- EXERCISE TASK:
Answer these from the PTA minutes post below:
(a) How many minutes before her first meeting did the friend open a blank Google Doc?
(b) What four things did she miss in her draft?
(c) When an action is taken, what details must the minutes record along with it?

- QUOTED TEXT:
•••

Your first PTA meeting as secretary — the minutes template we wish we'd had
·7 min read·Mark
A friend of ours took over as PTA secretary last September. She opened a blank Google Doc twenty minutes before her first meeting, typed "Minutes — Sept. 12" at the top, and figured she'd fill in the rest as people talked. Ninety minutes later she had three pages of half-sentences, one fully-capitalized motion ("MOTION TO APPROVE BUDGET??") and a growing suspicion she'd missed something important.
She had. She'd missed the call to order, the attendance check, the approval of the prior month's minutes, and one of the two votes taken during the treasurer's report. Her draft was not minutes. Her draft was a diary.
If you're about to walk into your first PTA meeting as secretary, this post is the template and the short set of rules we wish someone had handed her.
Free template — download the Word file
PTA minutes template
Download PTA minutes template →Or open in Google Docs
What minutes actually are
Minutes are a legal record of the actions your board took. They are not a transcript of the meeting, and they are not a summary of the discussion. Two practical consequences flow from that:
- If an action was taken — a motion, a vote, an appointment, a spending decision — it must appear in the minutes, with who moved, who seconded, and the vote count.
- If something was only discussed, it either doesn't go in the minutes at all, or it goes in a one-sentence note that says, plainly, "Discussion only — no action taken."
The rest is noise. A good secretary is ruthless about cutting noise.
Minutes are a record of actions taken, not a transcript. That one sentence saves most secretaries more time than anything else we could teach.

•••

- SUPPLIED INFORMATION:
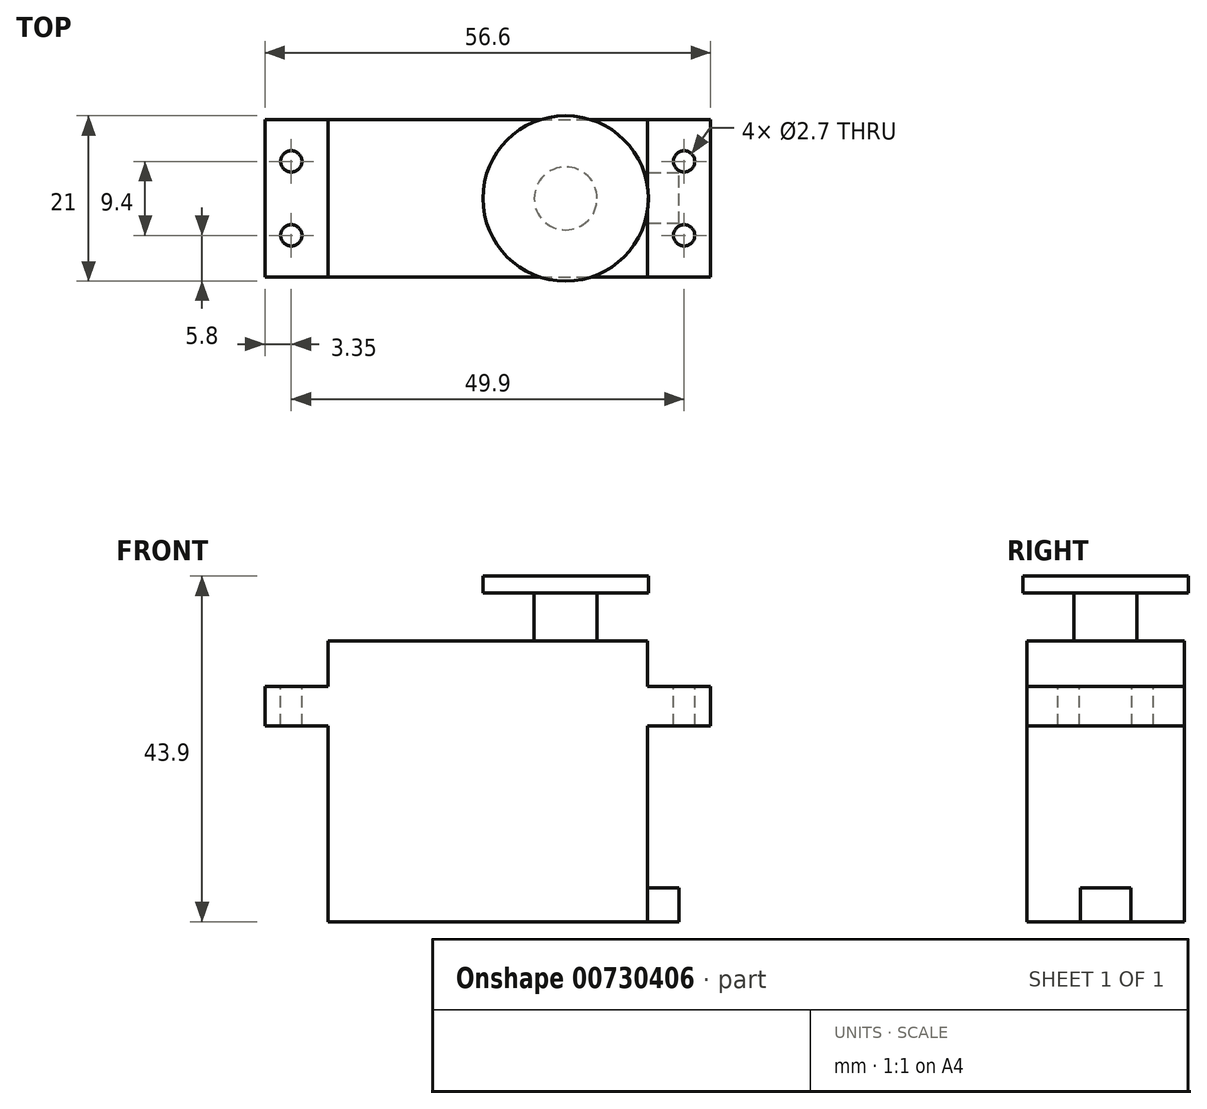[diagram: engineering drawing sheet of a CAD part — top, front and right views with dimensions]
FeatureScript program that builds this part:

•••

- OUTPUT:
(a) Twenty minutes.
(b) The call to order, the attendance check, the approval of the prior month's minutes, and one of the two votes taken during the treasurer's report.
(c) Who moved, who seconded, and the vote count.